The first is to win the approval of Muslim nations which claim to be alienated by our previous support of Israel, the war in Iraq, etc. This is why the Administration has chosen to crudely bludgeon Israel over settlements and construction activity, and to agree with the PA that this is an obstacle to a peace settlement. The Arabs and Iran want to see the US ‘deliver’ Israel and that is the impression given by the settlement dispute.
The second goal is to gain popular support in the US and in Europe, by appearing to promote a peaceful two-state solution — although a peaceful end to the conflict is not possible without a moderate Palestinian partner, which doesn’t exist today. Even if some naive American officials believe that peace is possible in the short term, the important part is the process.
Unfortunately there is a real danger that — with the encouragement and support of Iran — the so-called ‘moderate’ Fatah and Hamas will soon paper over their differences and come together, something which would likely end up with the more vital Hamas gaining power over the PA. Hamas, while ideologically inflexible, acts in a pragmatic way, as is demonstrated by the radical Sunni organization’s alliance of convenience with Shiite Iran.
At this point, the Obama Administration will no longer be able to continue its charade of supporting the PA for the sake of peace, and the impending policy train wreck will occur — maybe along with another Israeli-Palestinian war.
Technorati Tags: Israel, Fatah, Hamas, Obama Mideast policy
The Obama Administration has created great expectations in many areas and is now beginning to feel the let- down of very small results. However the Republican opposition is in such total disarray that the Administration is not really threatened or pressured.
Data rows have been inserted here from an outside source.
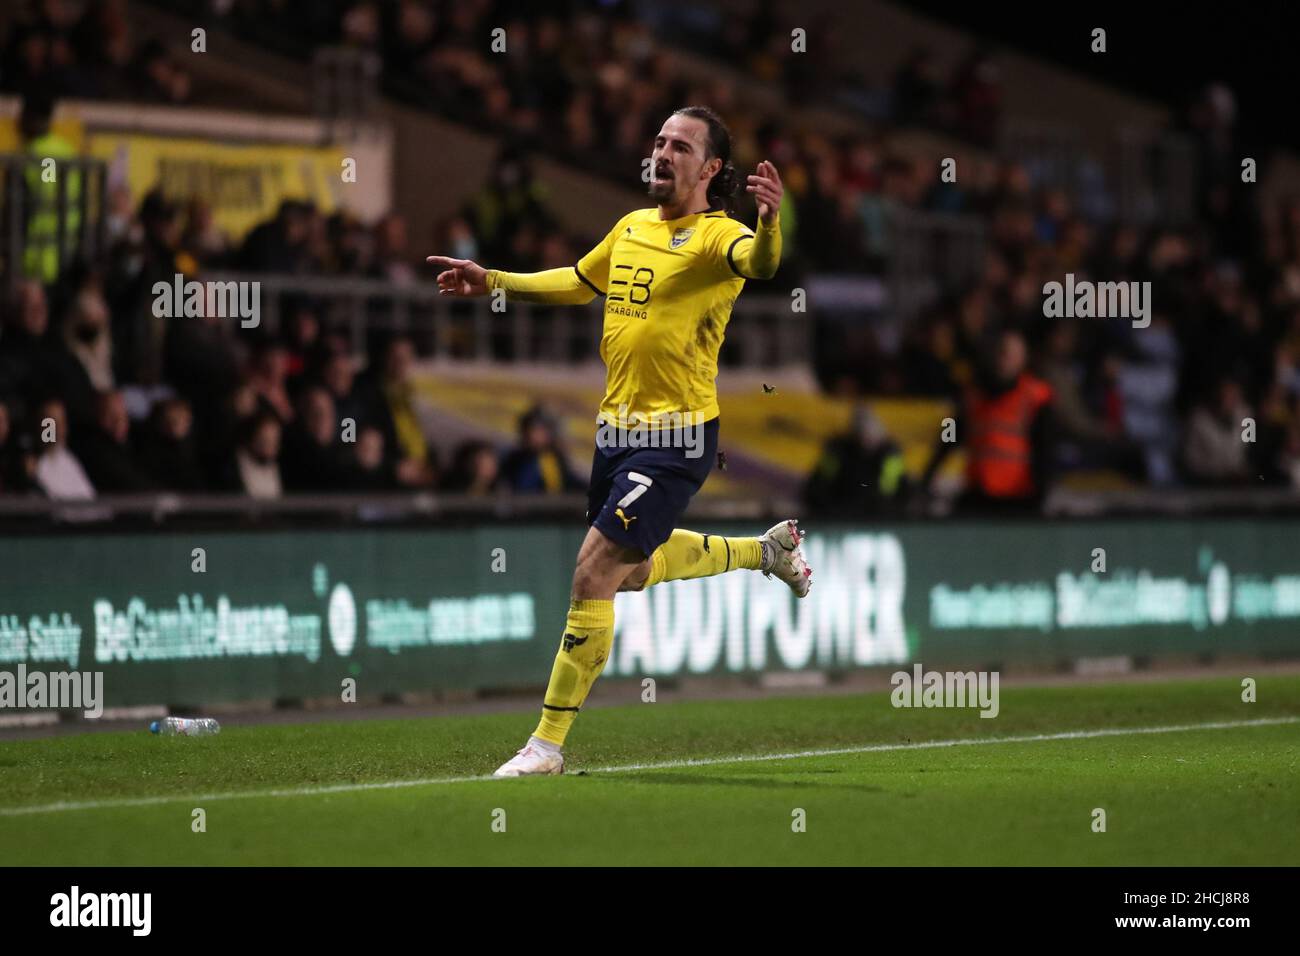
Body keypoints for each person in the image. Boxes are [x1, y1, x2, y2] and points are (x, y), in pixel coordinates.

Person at [429, 106, 812, 777]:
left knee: (592, 571)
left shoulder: (717, 236)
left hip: (676, 437)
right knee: (630, 572)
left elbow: (762, 263)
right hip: (617, 436)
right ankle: (765, 551)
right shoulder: (631, 227)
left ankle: (544, 746)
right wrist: (493, 281)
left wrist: (771, 221)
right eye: (659, 141)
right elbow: (578, 284)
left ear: (711, 168)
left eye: (680, 146)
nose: (662, 153)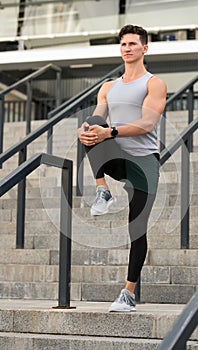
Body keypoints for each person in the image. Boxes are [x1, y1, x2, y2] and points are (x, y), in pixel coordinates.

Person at [78, 24, 167, 312]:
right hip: (118, 160)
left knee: (137, 229)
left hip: (144, 164)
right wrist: (88, 130)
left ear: (145, 48)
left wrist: (110, 132)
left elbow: (147, 124)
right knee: (91, 125)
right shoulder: (108, 87)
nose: (127, 48)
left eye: (132, 43)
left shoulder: (154, 83)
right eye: (123, 44)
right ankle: (102, 191)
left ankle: (128, 293)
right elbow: (99, 117)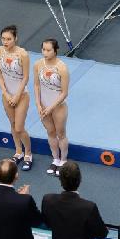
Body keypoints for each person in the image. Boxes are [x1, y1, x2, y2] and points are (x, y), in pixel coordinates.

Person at [0, 26, 33, 170]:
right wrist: (5, 93)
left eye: (9, 39)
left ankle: (28, 153)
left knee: (19, 127)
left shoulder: (22, 54)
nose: (5, 41)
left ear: (15, 39)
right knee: (12, 124)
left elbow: (26, 77)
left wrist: (16, 95)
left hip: (21, 95)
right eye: (3, 39)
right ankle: (18, 152)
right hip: (7, 95)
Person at [33, 39, 69, 176]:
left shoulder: (62, 68)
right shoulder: (37, 65)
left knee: (61, 134)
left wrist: (51, 107)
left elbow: (64, 93)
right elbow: (36, 85)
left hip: (58, 107)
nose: (45, 52)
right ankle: (55, 159)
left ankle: (63, 161)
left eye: (48, 50)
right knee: (50, 133)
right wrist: (38, 104)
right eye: (43, 50)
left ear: (55, 51)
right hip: (43, 106)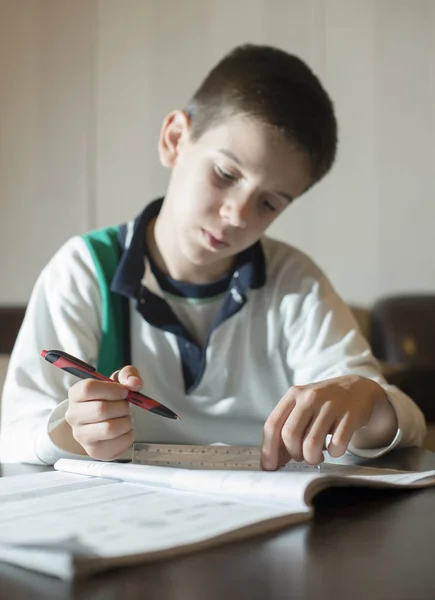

The Obama tilt towards appeasing the Islamic world by pressuring Israel has of course not won what it may have expected, ‘moderation’ from the Arab side. The ‘peace process’ looks as impossible as ever.
However there is ‘quiet’ on the ground. This is not something to be taken lightly. Perhaps the tilt and the money provided to the Palestinians is buying some quiet time.
I for one prefer an indefinite ongoing period of ‘quiet’ -in which there is no real peace process and no major violence, to a false peace- process accompanied by violence.